There was one incident that broke me down spiritually. It concerned two boys about our age (around thirteen) who moved into the neighborhood. We included them in our neighborhood gatherings of playing games. Anyone out there remember playing kick the can or hide-and-go-seek? The one it
covered their eyes, counted to one hundred, and then went to look for the other ones who were hiding. Once found, the finder and the found raced back to a can placed on the ground, each hoping to get there first. The found tried to get there first so they could kick the can away and get to run off and hide again. If the finder got there first and put their foot on top of the can, the found was out of the game. The finder then went off to look for the others. If the one found got to kick the can, then all of the caught ones could run off again. If we needed to do something (such as go to the bathroom), we would call out, Ollie, ollie, in free,
which let everyone come in without being caught. We also played jacks, where we threw a little ball up into the air, and after only one bounce coming back down, we had to grab one jack without touching any others and catch the ball, then two jacks, then three jacks at once, and so on. If we touched another jack, or missed the ball, it would be the next person's turn. We also played dodgeball (sometimes we called it monkey in the middle). Others would form a circle. The one it
stood in the middle of the circle, while whoever had the ball tried to hit them with it. The one in the middle tried to dodge the ball. We also played red rover, red rover, send—right over, naming a person's name; and they would come running across the lawn and try to break through our team's line while we held on to each other's wrists to stop them from breaking through. Sometimes we played the games of monopoly, cards (crazy eights and old maid), marbles, and hopscotch—that's where we drew squares on the sidewalk in a pattern, numbered each square from one to ten, tossed a rock on the square, hopped on one foot, then both feet, then back to one foot without touching any line on each square, get to the rock, pick it up, and hop back to the number 1 square, again, without touching any line. I wonder if any children ever play any of those games today—too busy texting probably.

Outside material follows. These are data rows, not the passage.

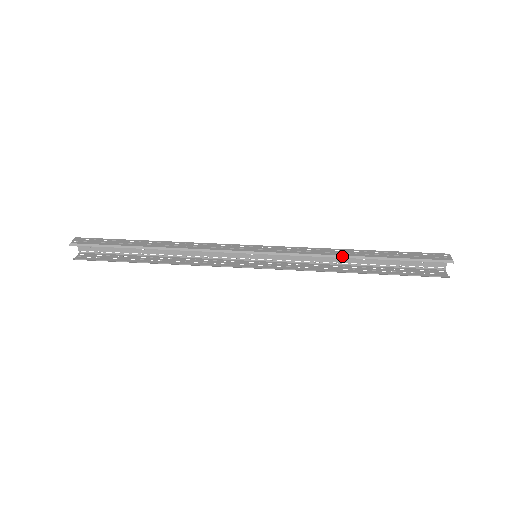
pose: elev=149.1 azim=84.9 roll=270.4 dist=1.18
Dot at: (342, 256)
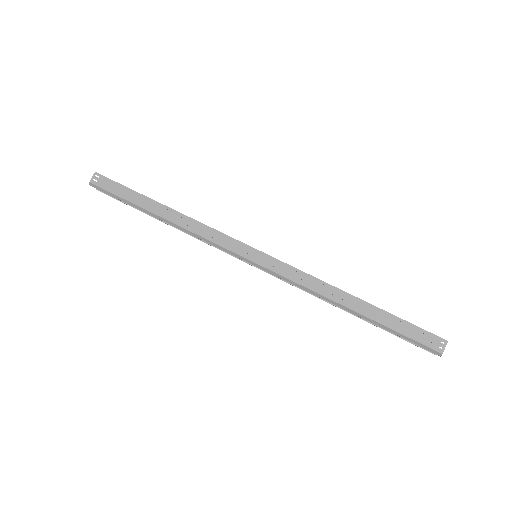
Dot at: (332, 302)
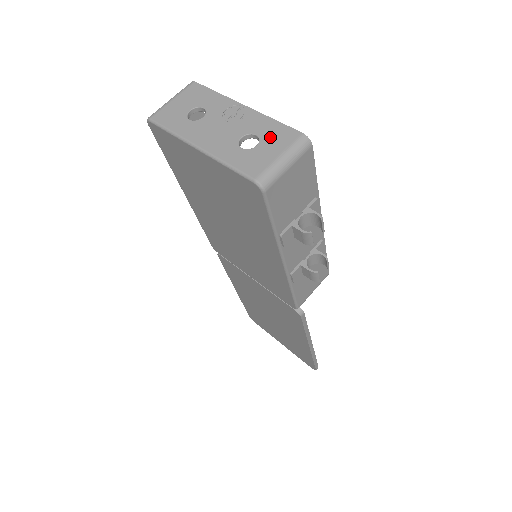
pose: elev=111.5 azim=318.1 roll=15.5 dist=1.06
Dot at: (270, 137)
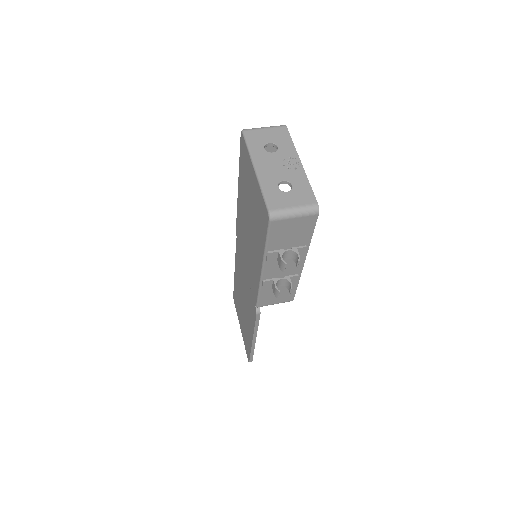
Dot at: (298, 192)
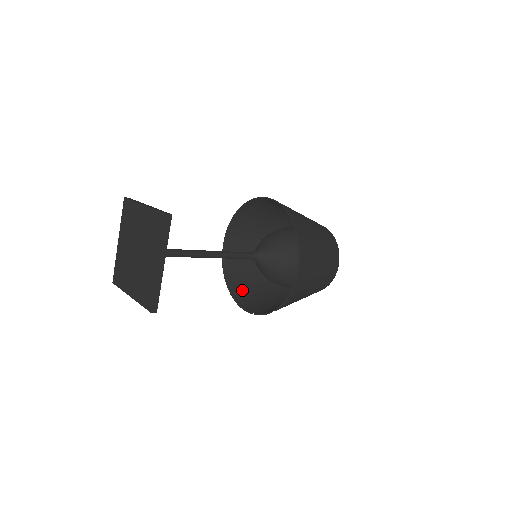
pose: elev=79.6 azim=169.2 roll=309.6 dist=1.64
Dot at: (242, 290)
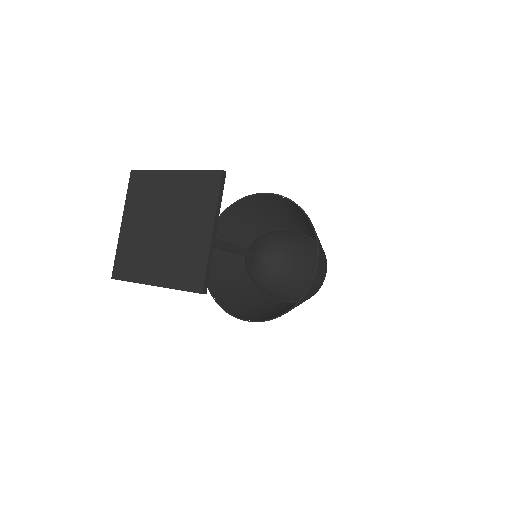
Dot at: (230, 303)
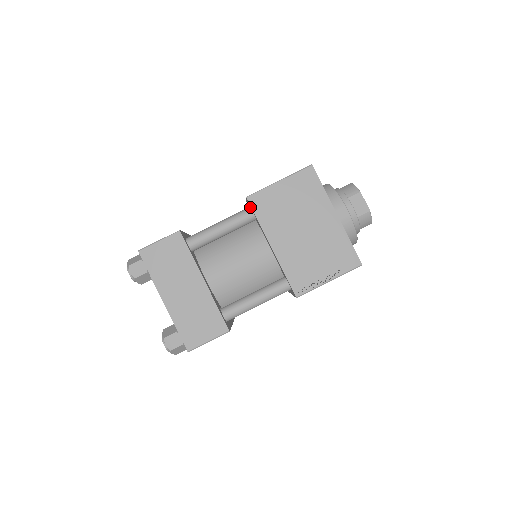
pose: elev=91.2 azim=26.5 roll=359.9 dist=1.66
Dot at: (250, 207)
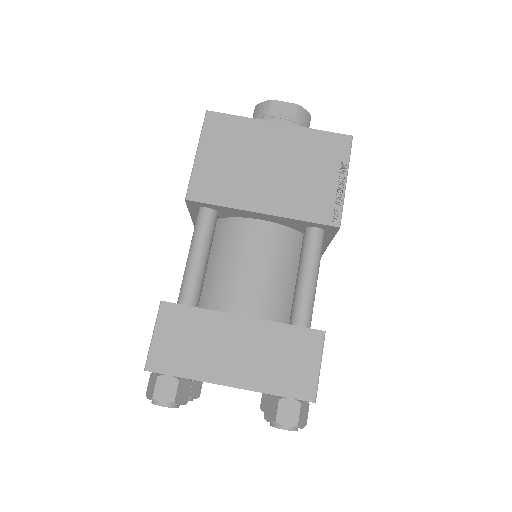
Dot at: (199, 208)
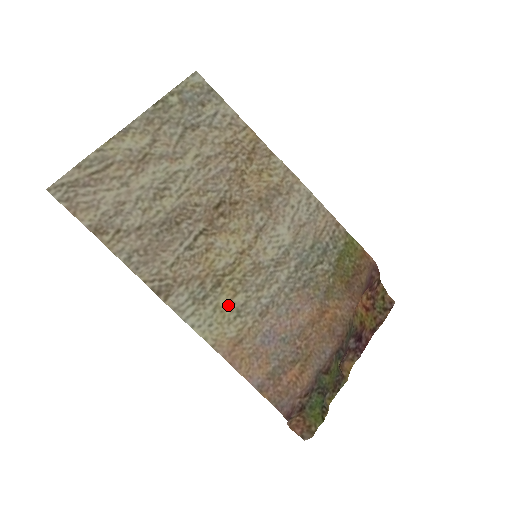
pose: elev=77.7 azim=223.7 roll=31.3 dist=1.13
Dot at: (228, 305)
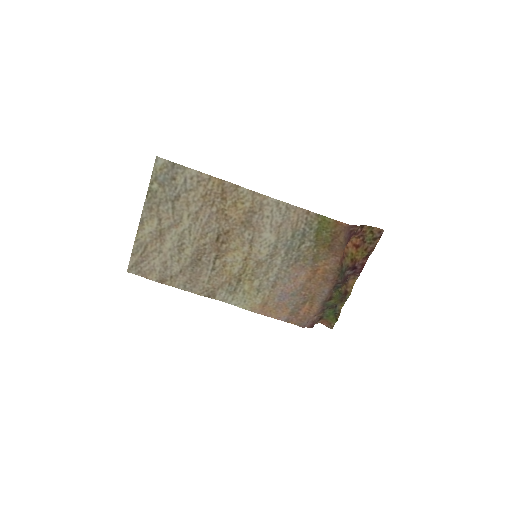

They were fun days, outdoor days, fresh-air days. They were good days until that fateful day concerning those two boys. My sister came to me one day and said she was bored. I suggested we go over to the boys' house and play monopoly. We asked for permission. Mother really didn't want us to go over there; she didn't think those boys were very nice boys. We kept up asking, and she gave in and let us go. We started the game, and about an hour or so later, I had to use the restroom. I asked them if I could use theirs. Sure,
came the answer. I felt strange and a little uncomfortable using their bathroom, so I asked my sister to come in with me, which she did. While I was sitting there, the boys said, Gloria, you show us yours and we'll show you ours.
I looked at my sister and asked her, What are they talking about?
She shrugged her shoulders, saying, I don't know.